(Skeletal landmark data)
▼
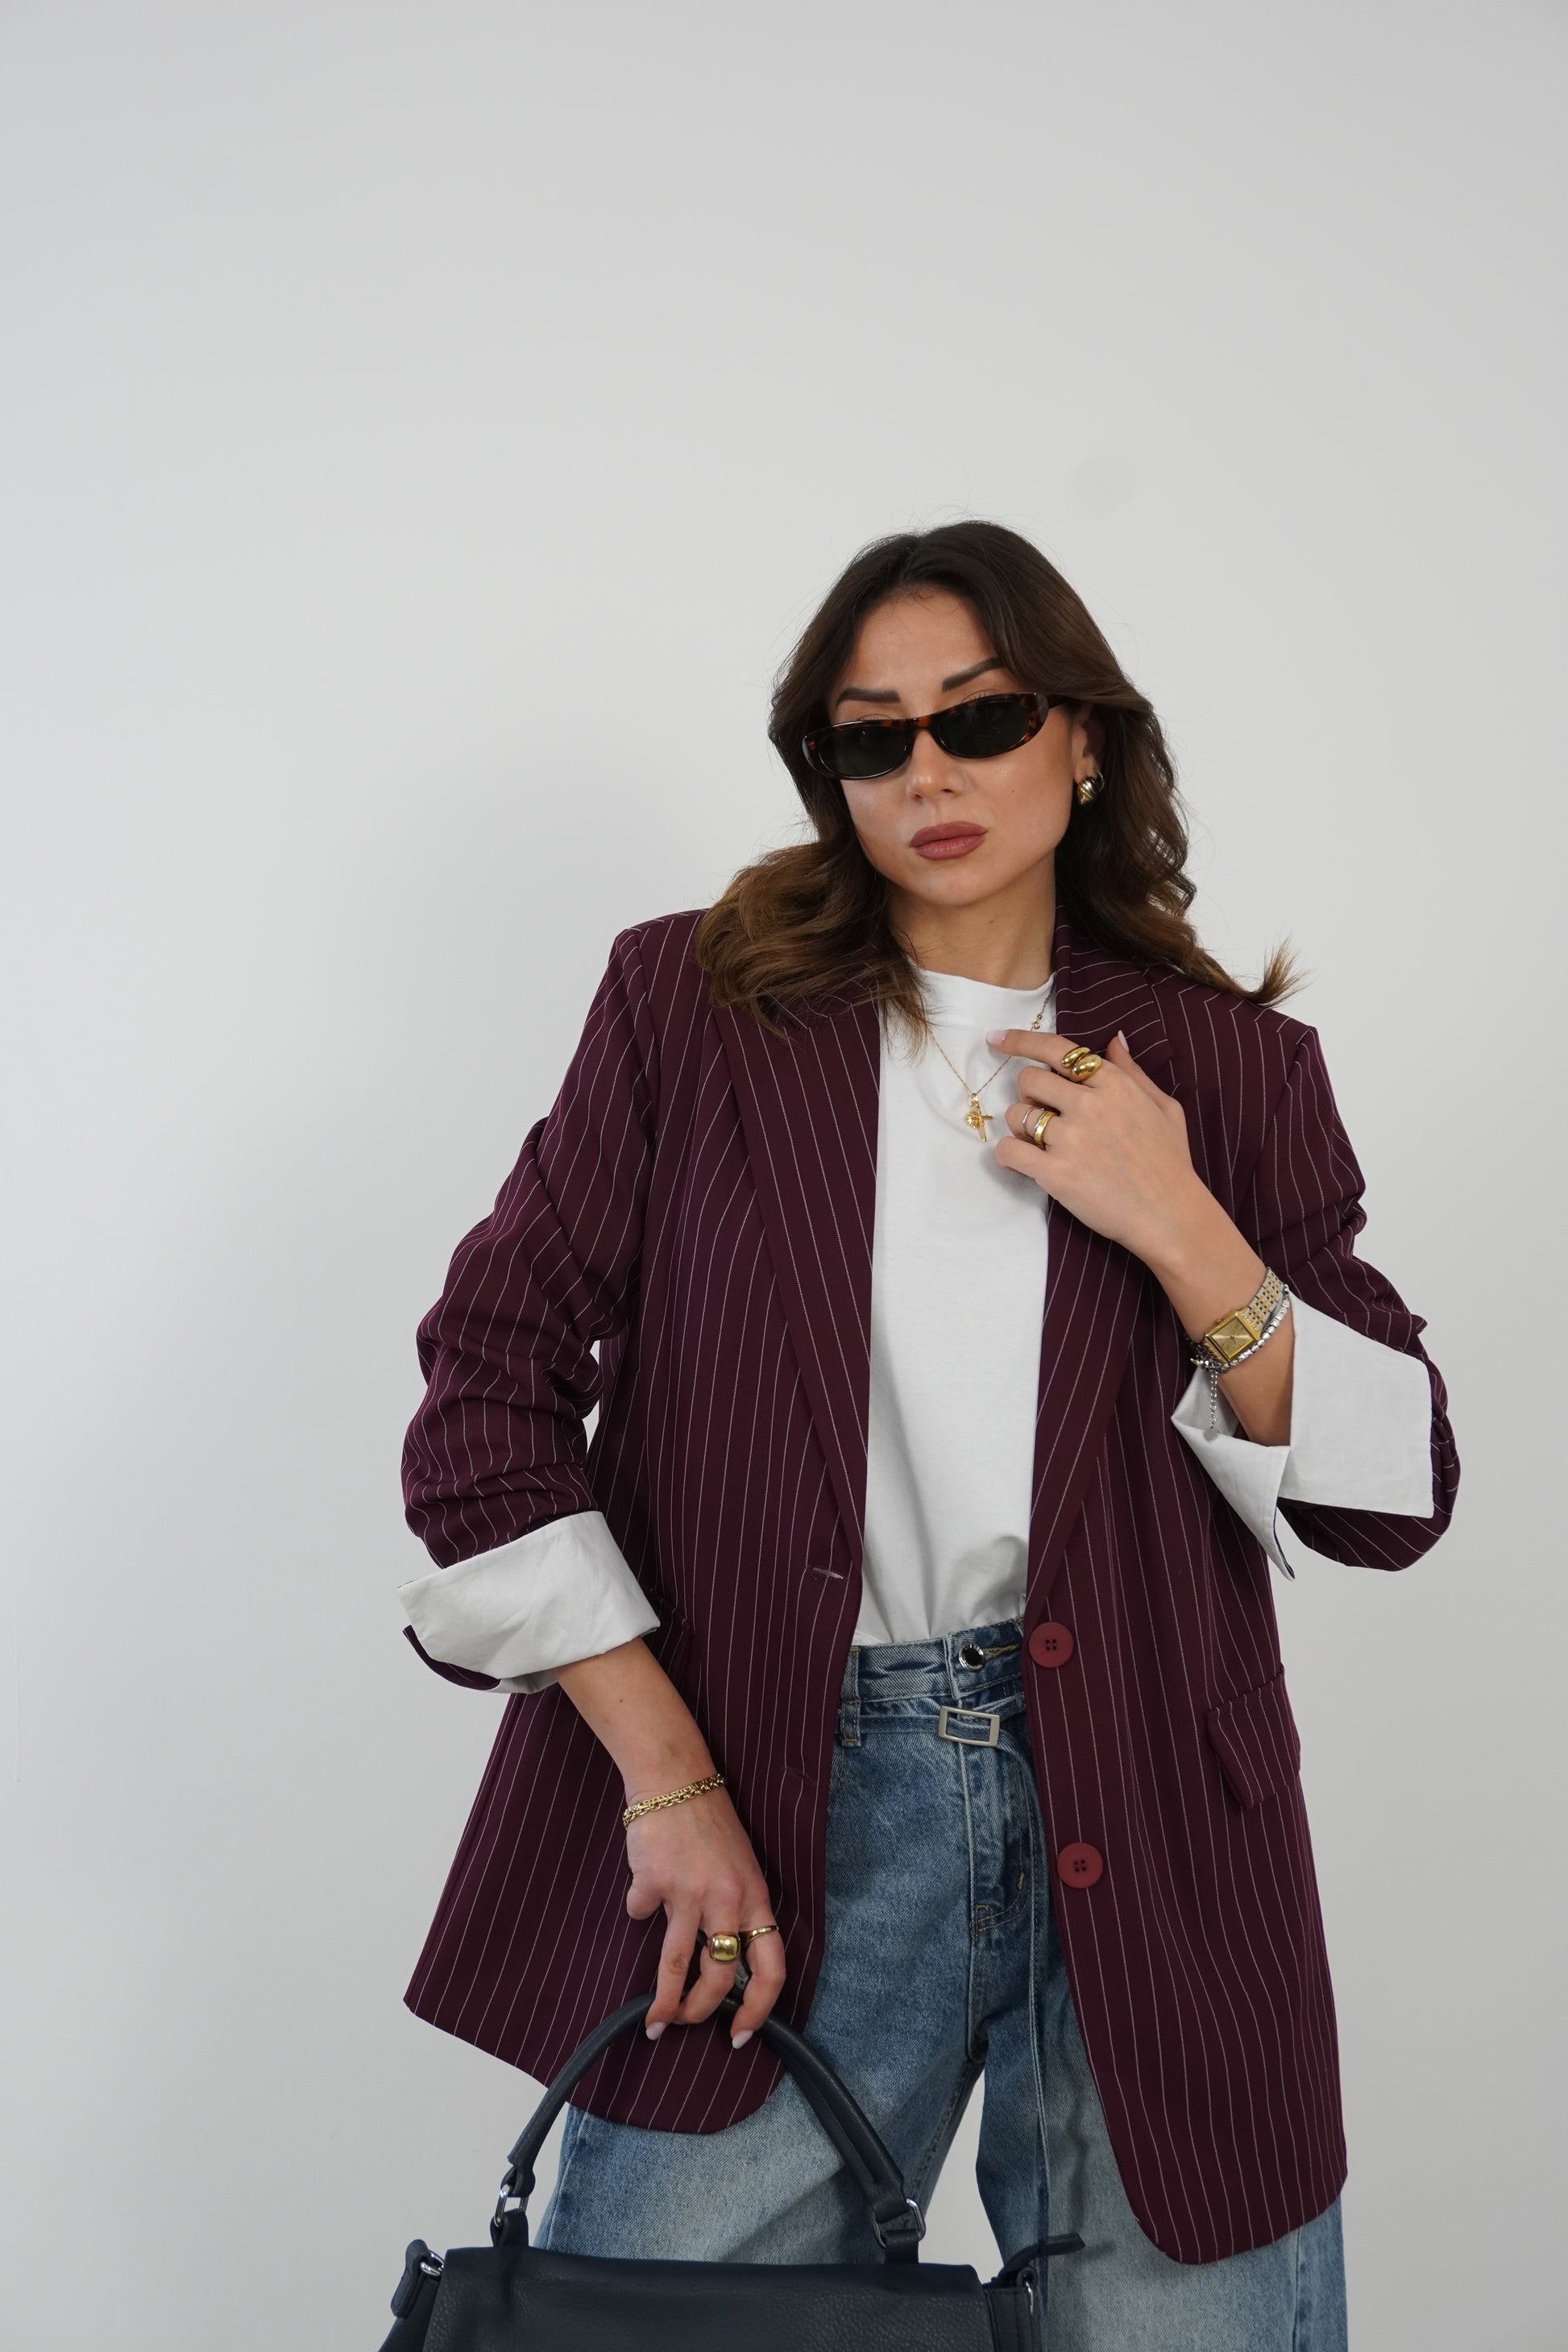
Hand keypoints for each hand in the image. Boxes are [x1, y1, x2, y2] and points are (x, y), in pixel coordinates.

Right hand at [553, 1637, 785, 2048]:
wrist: (675, 1776)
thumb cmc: (709, 1823)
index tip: (741, 2034)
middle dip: (700, 2012)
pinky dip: (639, 1907)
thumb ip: (736, 1911)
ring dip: (664, 2001)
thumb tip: (722, 1963)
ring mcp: (689, 1891)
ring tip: (655, 2022)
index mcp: (756, 1896)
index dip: (759, 2008)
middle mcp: (727, 1898)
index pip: (770, 1967)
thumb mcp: (740, 1867)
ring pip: (674, 1964)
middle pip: (718, 1976)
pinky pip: (641, 1912)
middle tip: (686, 2024)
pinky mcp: (654, 1882)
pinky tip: (642, 1886)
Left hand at [990, 1028, 1210, 1272]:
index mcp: (1114, 1084)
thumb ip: (1133, 1072)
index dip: (1021, 1041)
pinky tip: (1022, 1163)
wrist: (1171, 1216)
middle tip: (1045, 1116)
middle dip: (1029, 1095)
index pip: (1056, 1049)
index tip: (997, 1040)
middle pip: (1028, 1080)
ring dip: (1020, 1128)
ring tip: (1042, 1146)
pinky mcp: (1055, 1173)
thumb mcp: (1164, 1107)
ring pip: (1016, 1115)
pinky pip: (1008, 1152)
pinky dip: (1007, 1156)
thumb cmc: (1170, 1163)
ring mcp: (1071, 1138)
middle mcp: (1089, 1104)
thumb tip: (1114, 1041)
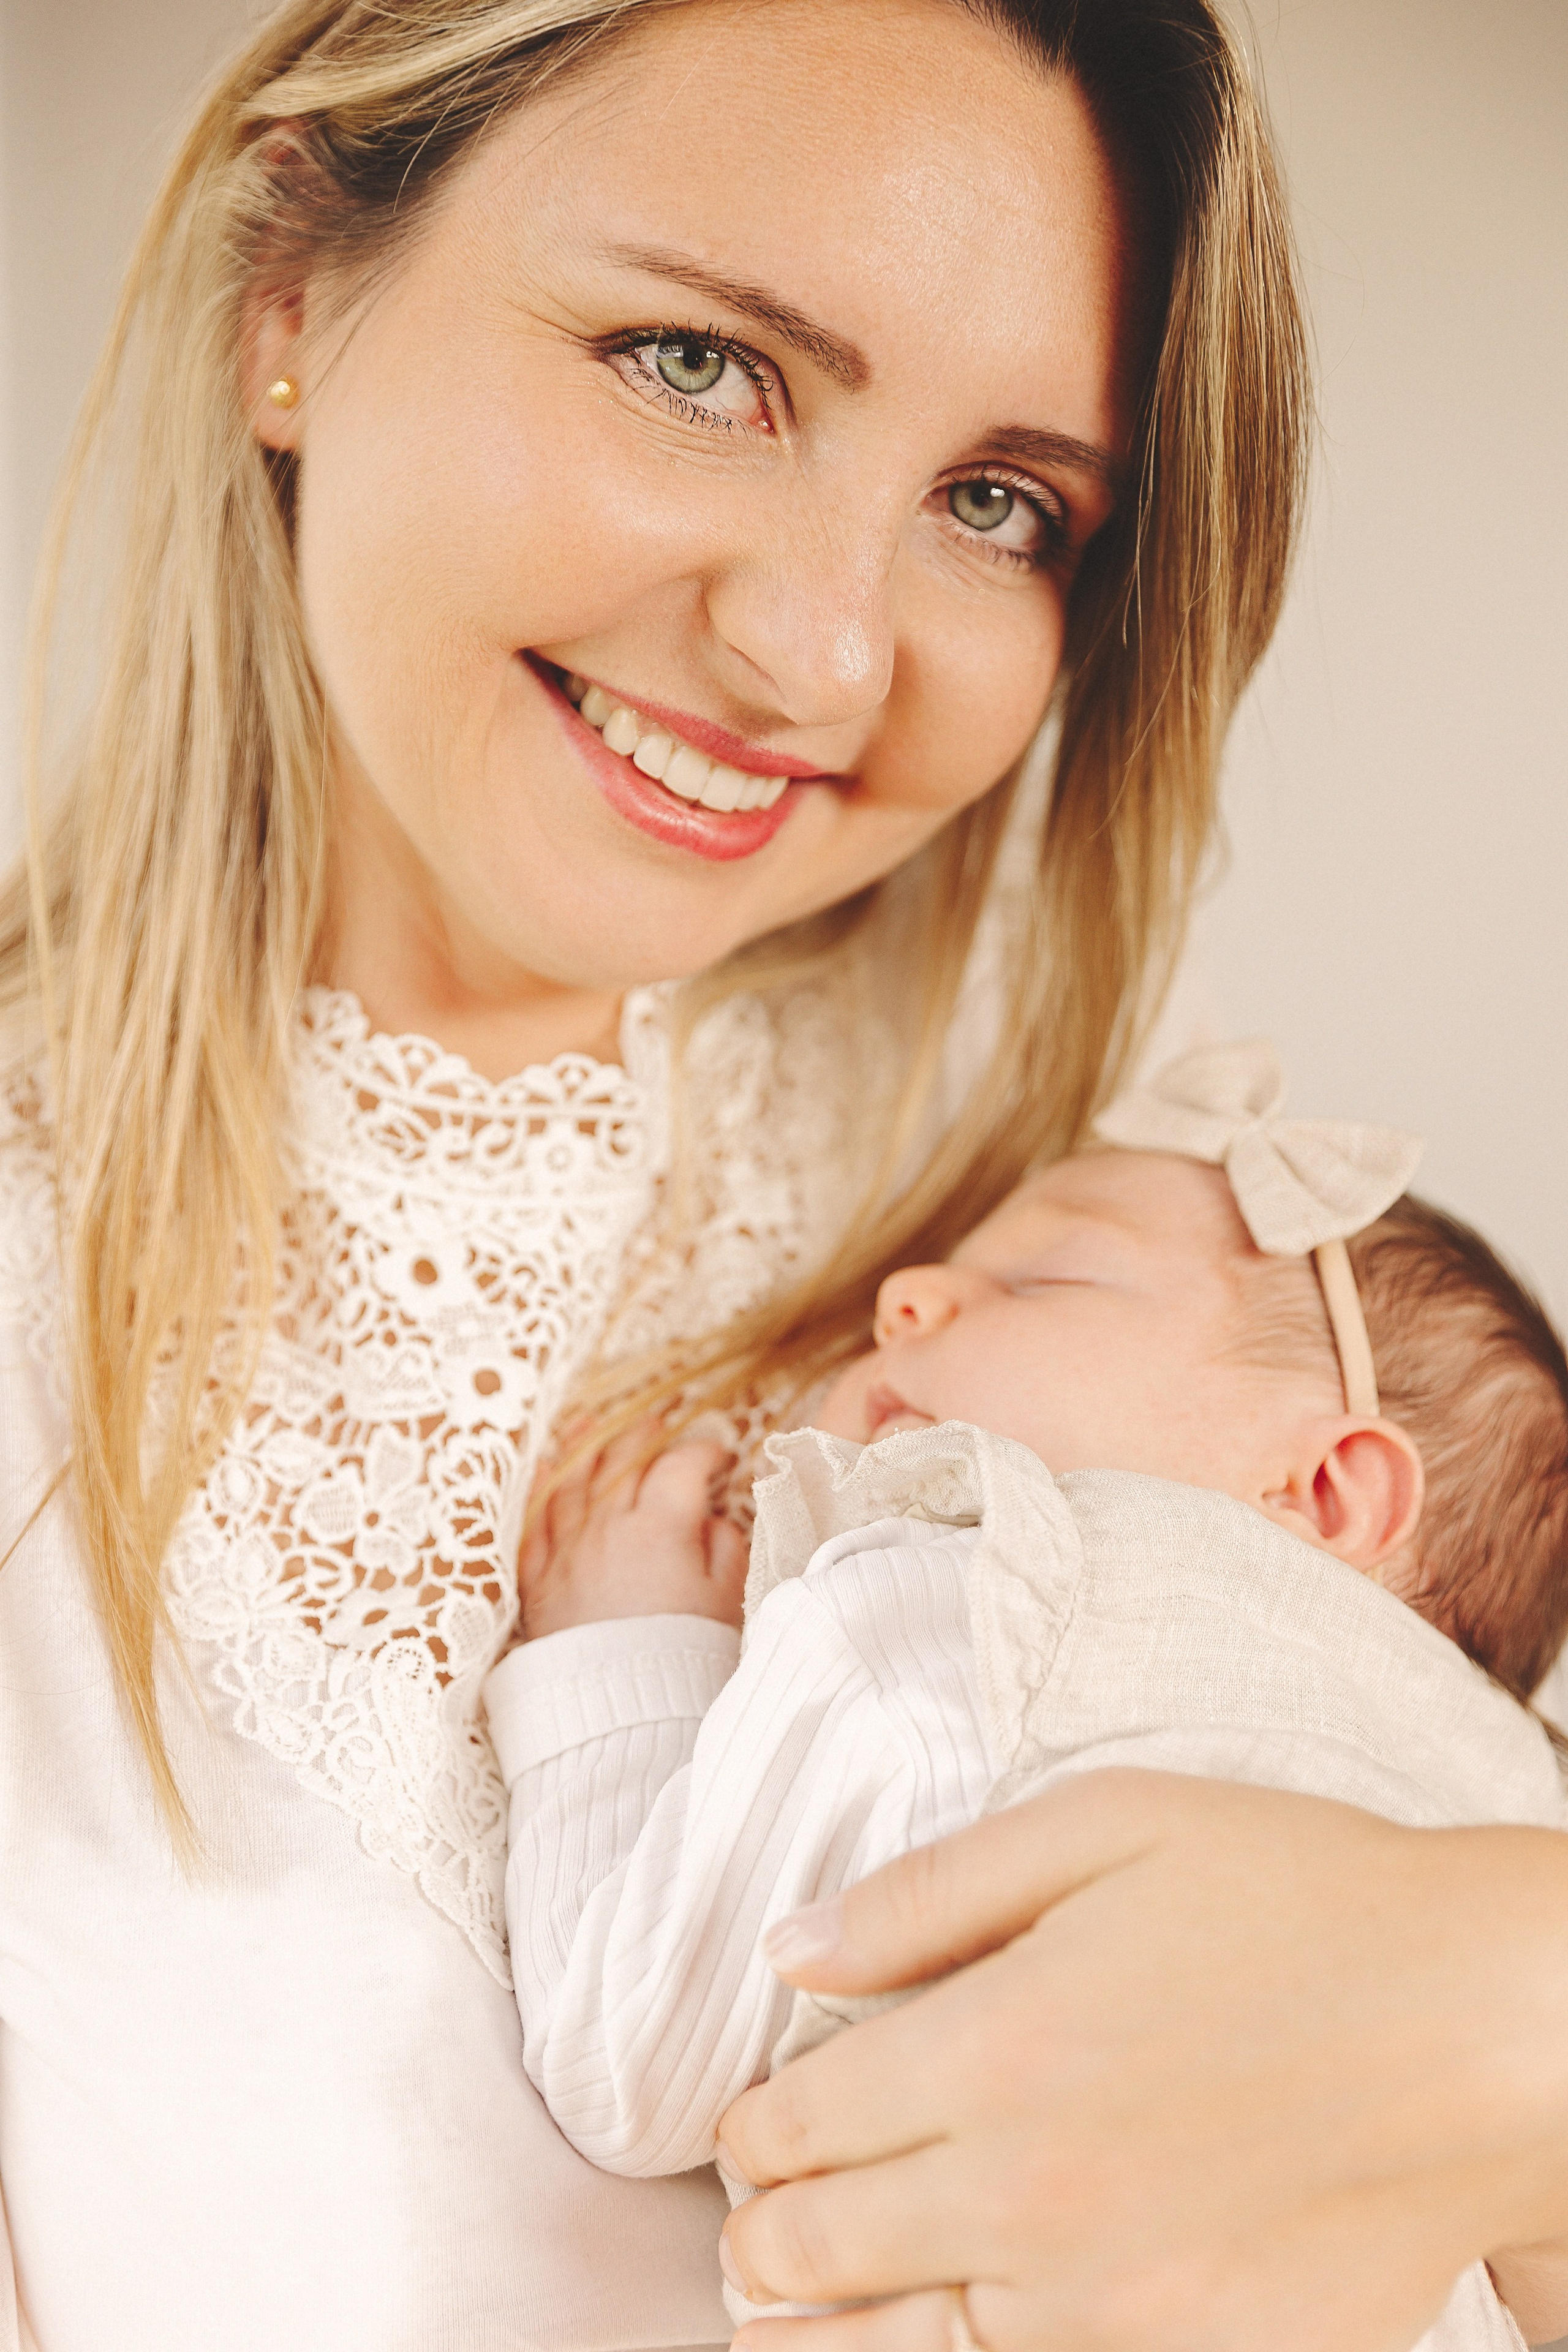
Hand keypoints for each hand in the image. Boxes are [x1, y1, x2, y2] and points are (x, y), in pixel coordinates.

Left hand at [519, 1421, 748, 1638]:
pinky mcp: (539, 1582)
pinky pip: (533, 1525)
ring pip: (572, 1483)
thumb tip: (710, 1519)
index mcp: (661, 1527)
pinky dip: (538, 1493)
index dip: (702, 1450)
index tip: (718, 1452)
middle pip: (622, 1462)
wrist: (623, 1712)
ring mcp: (567, 1552)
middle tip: (655, 1424)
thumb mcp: (726, 1600)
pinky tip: (540, 1472)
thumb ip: (724, 1548)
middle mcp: (609, 1527)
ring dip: (584, 1449)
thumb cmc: (683, 1657)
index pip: (681, 1466)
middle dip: (642, 1436)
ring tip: (590, 1426)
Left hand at [715, 1771, 1567, 2351]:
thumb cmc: (1298, 1899)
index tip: (749, 2121)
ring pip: (889, 2351)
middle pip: (815, 2249)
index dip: (748, 2128)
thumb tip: (790, 1948)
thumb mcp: (1106, 1826)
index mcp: (992, 2051)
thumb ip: (928, 1893)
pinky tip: (919, 2339)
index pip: (794, 2124)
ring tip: (776, 2312)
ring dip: (815, 2328)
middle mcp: (1024, 2197)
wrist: (1483, 2031)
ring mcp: (1101, 2304)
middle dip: (760, 2232)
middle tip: (752, 2218)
▲
**Directions for this task:**
Read the data above. Pull out each line in which the string "Left" appears.

**Answer box:**
Left hand at [990, 1028, 1210, 1272]:
Left hand at [519, 1421, 748, 1638]:
Left hand at [715, 1771, 1567, 2351]:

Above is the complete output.